About this exercise →
Search the records for the string "Товар", then copy each line that has it.

(Collected data)

##########

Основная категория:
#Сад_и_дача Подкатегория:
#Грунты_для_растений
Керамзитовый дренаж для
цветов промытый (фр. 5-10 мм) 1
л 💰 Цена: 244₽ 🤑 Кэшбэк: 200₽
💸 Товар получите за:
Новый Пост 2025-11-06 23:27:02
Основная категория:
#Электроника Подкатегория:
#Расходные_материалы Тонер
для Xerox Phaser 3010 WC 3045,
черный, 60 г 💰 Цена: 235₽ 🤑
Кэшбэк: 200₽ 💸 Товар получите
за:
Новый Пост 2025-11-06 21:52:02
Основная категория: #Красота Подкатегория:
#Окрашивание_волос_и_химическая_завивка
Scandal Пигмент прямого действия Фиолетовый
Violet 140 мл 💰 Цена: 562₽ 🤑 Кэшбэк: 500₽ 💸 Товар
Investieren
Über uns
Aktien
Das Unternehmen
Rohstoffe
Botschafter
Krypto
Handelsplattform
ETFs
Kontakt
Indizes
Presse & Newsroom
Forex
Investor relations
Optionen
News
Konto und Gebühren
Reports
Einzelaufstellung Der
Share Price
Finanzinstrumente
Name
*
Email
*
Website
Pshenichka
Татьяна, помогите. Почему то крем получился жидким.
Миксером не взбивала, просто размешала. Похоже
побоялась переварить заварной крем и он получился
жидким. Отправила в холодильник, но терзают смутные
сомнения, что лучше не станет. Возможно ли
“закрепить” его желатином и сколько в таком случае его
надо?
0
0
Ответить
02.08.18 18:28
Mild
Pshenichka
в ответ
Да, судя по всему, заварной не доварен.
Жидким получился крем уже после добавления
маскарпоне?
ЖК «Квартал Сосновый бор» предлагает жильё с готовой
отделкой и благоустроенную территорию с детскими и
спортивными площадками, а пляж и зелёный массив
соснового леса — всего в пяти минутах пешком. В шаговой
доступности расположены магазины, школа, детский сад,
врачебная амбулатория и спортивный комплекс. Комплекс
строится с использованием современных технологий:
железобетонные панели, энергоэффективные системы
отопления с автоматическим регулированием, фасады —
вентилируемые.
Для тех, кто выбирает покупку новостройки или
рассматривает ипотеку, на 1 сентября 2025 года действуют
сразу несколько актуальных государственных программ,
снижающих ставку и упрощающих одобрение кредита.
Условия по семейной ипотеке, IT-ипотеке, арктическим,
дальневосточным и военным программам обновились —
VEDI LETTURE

##########

Output of the exercise →
💸 Товар получите за:
Кэшбэк: 200₽ 💸 Товар получите
Violet 140 мл 💰 Цена: 562₽ 🤑 Кэшбэк: 500₽ 💸 Товар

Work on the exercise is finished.